Task to carry out —
Beneath this line is the data. Output exactly the lines from the line with "index tip: (58, 78)" to the line with "pinky pip: (90, 78)", both ends included, and nothing more.

------ Given data ------

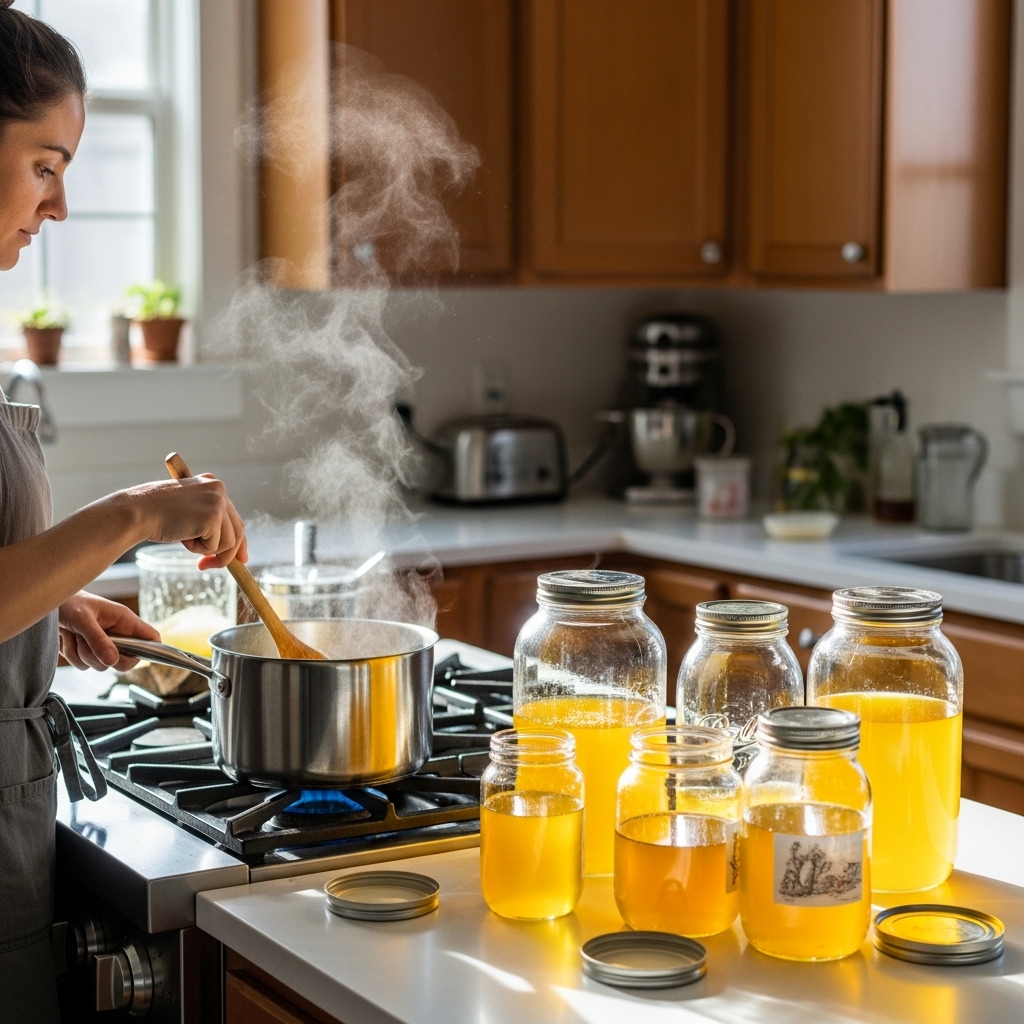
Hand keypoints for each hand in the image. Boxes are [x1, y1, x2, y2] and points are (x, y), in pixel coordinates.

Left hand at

------
------ Given data ------

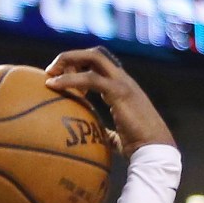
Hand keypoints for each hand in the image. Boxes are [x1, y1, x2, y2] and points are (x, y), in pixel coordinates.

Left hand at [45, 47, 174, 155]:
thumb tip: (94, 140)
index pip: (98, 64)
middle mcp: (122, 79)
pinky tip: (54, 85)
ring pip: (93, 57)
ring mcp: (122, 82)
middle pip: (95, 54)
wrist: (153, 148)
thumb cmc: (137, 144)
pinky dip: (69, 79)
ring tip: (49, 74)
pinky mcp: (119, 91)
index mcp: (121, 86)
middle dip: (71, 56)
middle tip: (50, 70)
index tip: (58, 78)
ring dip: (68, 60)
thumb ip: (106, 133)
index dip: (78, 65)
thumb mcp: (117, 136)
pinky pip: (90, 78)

------

Completed task —
index tip: (58, 78)
ring dip: (68, 60)
thumb ip: (106, 133)
index dip: (78, 65)
thumb mcp: (117, 136)
pinky pip: (90, 78)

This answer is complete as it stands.